If it was the intention of
the player to hit a good shot but in his zeal, looked up and missed the
ball altogether, the intention is the measure of the purpose. If the
purpose is legitimate then the intention behind the purpose must be
respected as if it were the actual occurrence itself without the
misfortune of having looked up.
6 The Pelosi End Run Rule
Certainly, no one would blame a player for walking up to the hole and
checking it out before hitting. After all, going right to the source
would seem to be the apt thing to do.
In this rule, the player can go
straight to the green and negotiate with the hole to determine what the
best score should be for that hole then play the hole accordingly.
If a score of 3 on a par 4 is warranted, then the player would simply
revert to that spot on the "fair"way that would yield such a
score.
7. The Repeat The Shot [The Al Franken Gambit]
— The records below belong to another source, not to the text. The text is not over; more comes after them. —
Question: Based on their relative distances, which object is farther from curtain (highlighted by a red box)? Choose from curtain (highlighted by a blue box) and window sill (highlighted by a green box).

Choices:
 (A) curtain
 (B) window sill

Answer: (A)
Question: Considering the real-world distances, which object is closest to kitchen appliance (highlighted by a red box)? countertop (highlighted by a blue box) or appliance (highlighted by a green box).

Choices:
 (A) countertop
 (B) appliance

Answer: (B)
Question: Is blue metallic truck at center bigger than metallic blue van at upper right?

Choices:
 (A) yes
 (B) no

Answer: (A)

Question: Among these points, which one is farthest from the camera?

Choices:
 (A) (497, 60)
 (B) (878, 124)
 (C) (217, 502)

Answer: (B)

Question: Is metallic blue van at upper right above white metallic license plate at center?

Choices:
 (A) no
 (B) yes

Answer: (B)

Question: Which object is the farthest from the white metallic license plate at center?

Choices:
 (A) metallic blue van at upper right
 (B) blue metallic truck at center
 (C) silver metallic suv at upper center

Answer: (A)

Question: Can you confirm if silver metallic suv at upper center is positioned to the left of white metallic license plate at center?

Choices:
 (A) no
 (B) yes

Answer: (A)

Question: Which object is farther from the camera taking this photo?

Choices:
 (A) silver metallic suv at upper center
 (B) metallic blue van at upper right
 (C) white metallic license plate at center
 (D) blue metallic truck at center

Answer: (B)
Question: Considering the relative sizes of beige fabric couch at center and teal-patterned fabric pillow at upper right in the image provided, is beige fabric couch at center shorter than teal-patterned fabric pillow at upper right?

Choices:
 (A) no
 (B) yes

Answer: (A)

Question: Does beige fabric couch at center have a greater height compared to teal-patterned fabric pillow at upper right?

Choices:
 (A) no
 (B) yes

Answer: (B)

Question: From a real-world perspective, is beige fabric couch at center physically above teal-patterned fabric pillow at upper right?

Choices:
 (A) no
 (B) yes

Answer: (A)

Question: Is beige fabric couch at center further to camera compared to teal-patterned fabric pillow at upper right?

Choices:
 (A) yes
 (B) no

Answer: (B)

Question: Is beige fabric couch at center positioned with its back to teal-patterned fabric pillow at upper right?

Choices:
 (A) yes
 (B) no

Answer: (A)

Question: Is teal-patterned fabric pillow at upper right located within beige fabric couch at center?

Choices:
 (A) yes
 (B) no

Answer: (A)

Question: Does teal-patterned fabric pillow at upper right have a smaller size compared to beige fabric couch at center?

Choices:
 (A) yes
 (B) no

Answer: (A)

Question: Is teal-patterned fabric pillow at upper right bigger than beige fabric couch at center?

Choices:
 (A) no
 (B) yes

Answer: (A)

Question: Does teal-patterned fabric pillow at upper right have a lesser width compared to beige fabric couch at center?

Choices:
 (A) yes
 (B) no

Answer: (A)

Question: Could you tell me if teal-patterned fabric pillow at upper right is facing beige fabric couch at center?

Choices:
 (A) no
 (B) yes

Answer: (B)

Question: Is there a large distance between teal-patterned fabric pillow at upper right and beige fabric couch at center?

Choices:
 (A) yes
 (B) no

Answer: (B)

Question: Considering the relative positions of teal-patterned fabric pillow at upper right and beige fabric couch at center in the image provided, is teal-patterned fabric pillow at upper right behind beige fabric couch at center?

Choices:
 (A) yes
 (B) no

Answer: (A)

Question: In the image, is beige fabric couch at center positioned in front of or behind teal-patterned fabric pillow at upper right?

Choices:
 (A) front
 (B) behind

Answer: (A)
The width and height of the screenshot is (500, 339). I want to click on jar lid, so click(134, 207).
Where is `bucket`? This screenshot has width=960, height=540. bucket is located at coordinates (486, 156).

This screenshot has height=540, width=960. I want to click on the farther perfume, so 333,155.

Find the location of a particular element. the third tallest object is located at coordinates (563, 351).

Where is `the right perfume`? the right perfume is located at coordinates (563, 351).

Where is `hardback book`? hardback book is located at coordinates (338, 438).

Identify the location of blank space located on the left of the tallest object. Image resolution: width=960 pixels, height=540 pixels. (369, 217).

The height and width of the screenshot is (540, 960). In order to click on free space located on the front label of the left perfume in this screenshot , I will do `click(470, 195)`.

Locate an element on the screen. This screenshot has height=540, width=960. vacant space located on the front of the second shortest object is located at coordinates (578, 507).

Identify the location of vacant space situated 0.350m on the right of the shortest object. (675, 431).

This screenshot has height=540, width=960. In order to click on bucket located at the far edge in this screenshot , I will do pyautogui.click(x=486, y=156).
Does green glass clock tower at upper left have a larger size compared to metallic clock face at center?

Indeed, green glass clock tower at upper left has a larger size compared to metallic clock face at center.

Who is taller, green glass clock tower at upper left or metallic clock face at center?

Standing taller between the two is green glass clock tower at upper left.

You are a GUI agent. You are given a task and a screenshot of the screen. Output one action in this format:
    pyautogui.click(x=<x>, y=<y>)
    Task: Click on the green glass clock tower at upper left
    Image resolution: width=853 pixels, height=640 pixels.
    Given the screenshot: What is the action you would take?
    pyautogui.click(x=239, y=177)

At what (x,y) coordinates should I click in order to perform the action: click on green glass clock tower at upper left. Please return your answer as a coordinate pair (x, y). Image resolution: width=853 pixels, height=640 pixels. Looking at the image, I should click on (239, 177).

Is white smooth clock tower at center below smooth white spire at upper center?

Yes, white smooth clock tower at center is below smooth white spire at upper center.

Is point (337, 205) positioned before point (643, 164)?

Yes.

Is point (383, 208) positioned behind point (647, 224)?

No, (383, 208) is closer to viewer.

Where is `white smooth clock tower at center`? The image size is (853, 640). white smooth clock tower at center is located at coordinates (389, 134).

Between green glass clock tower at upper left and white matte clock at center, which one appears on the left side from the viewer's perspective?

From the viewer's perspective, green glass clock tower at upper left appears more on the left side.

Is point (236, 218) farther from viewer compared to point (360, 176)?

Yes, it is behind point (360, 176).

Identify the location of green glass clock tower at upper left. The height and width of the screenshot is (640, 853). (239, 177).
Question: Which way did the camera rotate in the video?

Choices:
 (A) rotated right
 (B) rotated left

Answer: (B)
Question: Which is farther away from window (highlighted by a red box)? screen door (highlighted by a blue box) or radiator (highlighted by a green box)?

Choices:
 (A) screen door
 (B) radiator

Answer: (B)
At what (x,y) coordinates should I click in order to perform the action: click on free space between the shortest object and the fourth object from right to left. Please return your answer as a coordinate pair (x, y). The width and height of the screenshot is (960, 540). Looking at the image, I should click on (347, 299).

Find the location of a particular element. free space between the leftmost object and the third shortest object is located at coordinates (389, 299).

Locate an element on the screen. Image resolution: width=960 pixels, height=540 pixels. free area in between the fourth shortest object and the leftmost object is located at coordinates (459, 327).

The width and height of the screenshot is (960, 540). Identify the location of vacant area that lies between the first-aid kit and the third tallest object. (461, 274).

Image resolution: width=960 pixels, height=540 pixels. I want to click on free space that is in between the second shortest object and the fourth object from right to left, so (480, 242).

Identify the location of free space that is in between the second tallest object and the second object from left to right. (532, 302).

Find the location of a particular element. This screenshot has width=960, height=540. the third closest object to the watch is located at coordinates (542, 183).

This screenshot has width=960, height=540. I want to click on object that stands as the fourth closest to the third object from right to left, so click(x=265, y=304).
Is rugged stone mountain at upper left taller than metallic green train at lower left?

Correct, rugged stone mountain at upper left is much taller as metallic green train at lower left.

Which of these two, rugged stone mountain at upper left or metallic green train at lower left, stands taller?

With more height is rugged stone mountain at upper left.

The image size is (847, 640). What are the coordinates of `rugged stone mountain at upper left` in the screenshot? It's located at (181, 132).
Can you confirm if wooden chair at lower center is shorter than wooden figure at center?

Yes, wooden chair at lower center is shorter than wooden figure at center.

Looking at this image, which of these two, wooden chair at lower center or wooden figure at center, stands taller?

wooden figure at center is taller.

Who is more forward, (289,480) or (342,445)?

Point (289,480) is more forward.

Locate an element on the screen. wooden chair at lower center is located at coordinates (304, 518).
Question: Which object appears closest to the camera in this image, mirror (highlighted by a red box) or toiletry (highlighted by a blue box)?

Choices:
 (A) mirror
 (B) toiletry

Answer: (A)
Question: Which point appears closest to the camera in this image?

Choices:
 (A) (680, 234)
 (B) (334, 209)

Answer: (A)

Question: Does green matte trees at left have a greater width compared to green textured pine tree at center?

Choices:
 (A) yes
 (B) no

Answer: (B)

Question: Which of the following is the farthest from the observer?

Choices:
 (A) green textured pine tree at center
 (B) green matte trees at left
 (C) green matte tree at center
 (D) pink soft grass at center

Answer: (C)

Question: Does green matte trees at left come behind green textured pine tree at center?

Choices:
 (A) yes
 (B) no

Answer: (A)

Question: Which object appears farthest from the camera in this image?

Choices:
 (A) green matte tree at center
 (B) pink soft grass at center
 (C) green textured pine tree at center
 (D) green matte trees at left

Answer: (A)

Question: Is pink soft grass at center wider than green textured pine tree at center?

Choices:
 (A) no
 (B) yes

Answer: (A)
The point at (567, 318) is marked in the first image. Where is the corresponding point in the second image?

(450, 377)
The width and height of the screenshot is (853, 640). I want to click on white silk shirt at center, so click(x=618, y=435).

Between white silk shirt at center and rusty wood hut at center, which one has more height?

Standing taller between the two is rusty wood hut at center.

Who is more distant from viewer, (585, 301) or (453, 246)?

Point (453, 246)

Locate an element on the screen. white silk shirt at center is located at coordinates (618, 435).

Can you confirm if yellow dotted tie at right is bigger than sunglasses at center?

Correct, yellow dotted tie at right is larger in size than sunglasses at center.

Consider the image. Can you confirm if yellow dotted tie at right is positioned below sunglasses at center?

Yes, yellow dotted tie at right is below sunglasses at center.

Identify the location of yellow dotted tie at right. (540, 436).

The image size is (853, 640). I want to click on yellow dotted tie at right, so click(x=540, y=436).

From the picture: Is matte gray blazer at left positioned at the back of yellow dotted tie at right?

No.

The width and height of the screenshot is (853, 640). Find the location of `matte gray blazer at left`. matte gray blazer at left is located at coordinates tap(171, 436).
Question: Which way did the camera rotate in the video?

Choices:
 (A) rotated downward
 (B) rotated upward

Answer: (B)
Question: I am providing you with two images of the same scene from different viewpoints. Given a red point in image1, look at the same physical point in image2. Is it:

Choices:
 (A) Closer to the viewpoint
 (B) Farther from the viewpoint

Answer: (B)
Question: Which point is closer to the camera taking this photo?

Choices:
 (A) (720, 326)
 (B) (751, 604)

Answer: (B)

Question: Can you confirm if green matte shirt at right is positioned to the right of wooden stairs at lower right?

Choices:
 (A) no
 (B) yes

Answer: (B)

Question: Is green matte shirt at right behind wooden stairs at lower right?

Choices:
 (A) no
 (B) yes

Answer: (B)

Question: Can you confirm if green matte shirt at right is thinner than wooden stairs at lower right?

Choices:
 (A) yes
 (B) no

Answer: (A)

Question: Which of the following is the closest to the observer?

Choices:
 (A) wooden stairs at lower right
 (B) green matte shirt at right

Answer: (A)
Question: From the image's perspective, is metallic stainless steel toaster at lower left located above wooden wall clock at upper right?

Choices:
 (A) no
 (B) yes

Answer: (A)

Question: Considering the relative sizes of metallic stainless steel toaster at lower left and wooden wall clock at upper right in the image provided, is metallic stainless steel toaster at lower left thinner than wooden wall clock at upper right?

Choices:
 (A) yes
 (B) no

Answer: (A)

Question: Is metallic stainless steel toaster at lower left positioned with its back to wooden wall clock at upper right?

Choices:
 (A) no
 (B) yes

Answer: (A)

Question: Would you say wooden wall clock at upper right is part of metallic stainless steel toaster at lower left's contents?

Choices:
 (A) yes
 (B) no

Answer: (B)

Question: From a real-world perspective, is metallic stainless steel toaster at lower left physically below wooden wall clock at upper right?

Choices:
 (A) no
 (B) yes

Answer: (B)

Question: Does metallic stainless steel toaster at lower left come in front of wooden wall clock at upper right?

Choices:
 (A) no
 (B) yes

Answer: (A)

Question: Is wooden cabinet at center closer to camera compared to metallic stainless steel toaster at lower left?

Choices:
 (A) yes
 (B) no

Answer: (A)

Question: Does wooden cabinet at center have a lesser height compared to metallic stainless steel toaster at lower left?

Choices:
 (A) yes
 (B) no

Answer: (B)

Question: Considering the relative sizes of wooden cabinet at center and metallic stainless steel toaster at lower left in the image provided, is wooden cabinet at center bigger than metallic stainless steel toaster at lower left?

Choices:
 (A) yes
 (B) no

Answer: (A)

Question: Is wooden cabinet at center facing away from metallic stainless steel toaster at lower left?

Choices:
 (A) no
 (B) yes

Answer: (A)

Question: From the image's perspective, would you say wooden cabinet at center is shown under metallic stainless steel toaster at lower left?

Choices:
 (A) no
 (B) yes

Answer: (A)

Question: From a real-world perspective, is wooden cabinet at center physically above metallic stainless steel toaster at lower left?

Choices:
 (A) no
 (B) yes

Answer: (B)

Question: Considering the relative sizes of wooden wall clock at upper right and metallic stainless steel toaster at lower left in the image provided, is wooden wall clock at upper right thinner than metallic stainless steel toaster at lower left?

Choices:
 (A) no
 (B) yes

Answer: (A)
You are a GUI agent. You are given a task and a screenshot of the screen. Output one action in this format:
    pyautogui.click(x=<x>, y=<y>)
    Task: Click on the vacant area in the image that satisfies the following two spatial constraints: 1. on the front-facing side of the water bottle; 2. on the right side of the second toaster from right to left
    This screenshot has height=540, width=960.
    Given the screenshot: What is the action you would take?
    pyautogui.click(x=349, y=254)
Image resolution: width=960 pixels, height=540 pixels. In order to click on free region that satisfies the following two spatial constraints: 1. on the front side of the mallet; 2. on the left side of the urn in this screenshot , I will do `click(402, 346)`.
One of the most ridiculous aspects to the 'old' game was hitting a bad
shot when clearly the player wasn't properly set up. Sometimes the
player rushes or simply doesn't pay attention. He hits the ball and
has a bad shot when clearly the shot was mis-hit.
In these cases, the
player shall pull another similar ball out of his bag and re-play the
shot. It certainly does no one any good to have missed shots counted
as real shots when the intention of the player was clearly to pay
attention to the shot as originally envisioned.
8. The Al
Franken Recount Rule
If the score doesn't seem to add up correctly, recount the score until
it does.
9. The Barney Frank Back Door Approach:
If you hit over the green and have to chip back with a downhill dribble,
use the Barney Frank Back Door rule to eliminate two strokes by entering
from the rear. That'll put a smile on your liberal face!!